Ma l’Italia, la sua Italia era così lontana!!!!!
“Gli alleati sono troppo impegnati in territorio italiano – pensava - e di noi che cosa ne sarà?” commentava con gli amici commilitoni.
Al limite della sopravvivenza pensava “ho creduto in un ideale mi ricorderanno per questa lealtà, mal ripagata.”
…Ci spiegava commosso che una truppa inglese occupava il campo di concentramento dove loro erano relegati.
Probabilmente, sosteneva, erano state  le preghiere della nonna e l’aiuto che il nonno, deceduto dopo alcuni mesi dalla sua partenza nel 1941, chiedeva al Signore.

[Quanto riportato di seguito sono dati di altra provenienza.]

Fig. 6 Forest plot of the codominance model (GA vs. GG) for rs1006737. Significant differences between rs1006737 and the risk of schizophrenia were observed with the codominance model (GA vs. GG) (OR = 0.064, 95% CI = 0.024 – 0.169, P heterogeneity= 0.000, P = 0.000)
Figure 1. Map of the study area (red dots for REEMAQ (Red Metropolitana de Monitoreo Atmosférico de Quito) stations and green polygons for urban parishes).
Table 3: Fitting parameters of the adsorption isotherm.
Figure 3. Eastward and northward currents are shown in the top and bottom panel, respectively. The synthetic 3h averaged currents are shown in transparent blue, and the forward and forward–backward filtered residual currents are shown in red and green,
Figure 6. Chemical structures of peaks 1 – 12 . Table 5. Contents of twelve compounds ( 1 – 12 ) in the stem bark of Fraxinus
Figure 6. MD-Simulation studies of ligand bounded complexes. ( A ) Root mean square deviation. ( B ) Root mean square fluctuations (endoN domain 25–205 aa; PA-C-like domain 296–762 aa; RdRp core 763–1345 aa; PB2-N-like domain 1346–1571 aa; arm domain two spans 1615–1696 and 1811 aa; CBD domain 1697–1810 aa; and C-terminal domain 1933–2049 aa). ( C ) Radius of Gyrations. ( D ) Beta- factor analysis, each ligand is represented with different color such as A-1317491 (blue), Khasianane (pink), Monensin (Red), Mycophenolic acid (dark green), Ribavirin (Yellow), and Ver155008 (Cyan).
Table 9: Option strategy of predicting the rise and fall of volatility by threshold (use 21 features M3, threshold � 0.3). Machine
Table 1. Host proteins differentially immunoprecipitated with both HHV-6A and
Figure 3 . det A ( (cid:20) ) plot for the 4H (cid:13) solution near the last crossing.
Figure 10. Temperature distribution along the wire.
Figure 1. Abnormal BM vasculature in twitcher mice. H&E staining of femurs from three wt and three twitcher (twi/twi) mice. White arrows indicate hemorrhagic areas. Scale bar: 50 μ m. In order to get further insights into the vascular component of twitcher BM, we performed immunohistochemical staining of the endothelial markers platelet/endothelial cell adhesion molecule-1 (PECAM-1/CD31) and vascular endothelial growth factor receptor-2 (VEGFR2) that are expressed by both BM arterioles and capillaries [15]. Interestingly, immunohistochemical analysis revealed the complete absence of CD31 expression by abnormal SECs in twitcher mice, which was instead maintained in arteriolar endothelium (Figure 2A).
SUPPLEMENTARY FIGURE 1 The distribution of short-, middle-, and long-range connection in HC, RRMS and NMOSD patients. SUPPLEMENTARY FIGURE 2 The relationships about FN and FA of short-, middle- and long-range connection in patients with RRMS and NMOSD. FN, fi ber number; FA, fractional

In uno scontro a fuoco, tra Etiopici ed Inglesi il caporal maggiore inglese, che aveva condiviso con Michele la tenda, viene colpito da una baionetta, gli chiede :”Michele per me è finita, se vuoi salvarti indossa i miei vestiti, vai al comando inglese ed imbarcati subito per l’Inghilterra.Una promessa: il mio orologio e le mie mostrine dovrai consegnarle alla mia famiglia.” Turbato esegue quanto richiesto,  si imbarca.
Navigazione  durissima!!! arriva a Londra. Incontra i genitori del caporal maggiore e dopo tre mesi rientra in Italia. La nonna  e la zia che ormai non avevano sue notizie da circa tre anni vedendolo gridarono al miracolo!
Tutto il paese era in festa.
...ormai la guerra era lontana, bisognava riprendere gli studi interrotti.
Dopo tre anni si laurea con il massimo dei voti all’Università di Bari..
Aldo Moro suo relatore, durate la seduta di tesi presenta alla commissione il  laureando “Un giovine che ha donato gli anni più belli della sua vita alla Patria, e che oggi  abbisogna di tutta la nostra comprensione perché la sua amara esperienza di vita ha dato ancor più valore alla democrazia”.
Quel giovane volontario rivive ancor oggi nelle  mie piccole azioni quotidiane. 
 

  Ringrazio mio padre perché il suo  esempio di vita mi ha fatto comprendere il valore  della  “fedeltà”, la capacità insita in ogni persona  di  sentirsi parte attiva  della “storia”, ma  soprattutto di saper utilizzare ” la “ragion pratica”, di kantiana memoria, ed il “cuore” per essere cittadino concretamente e seriamente libero!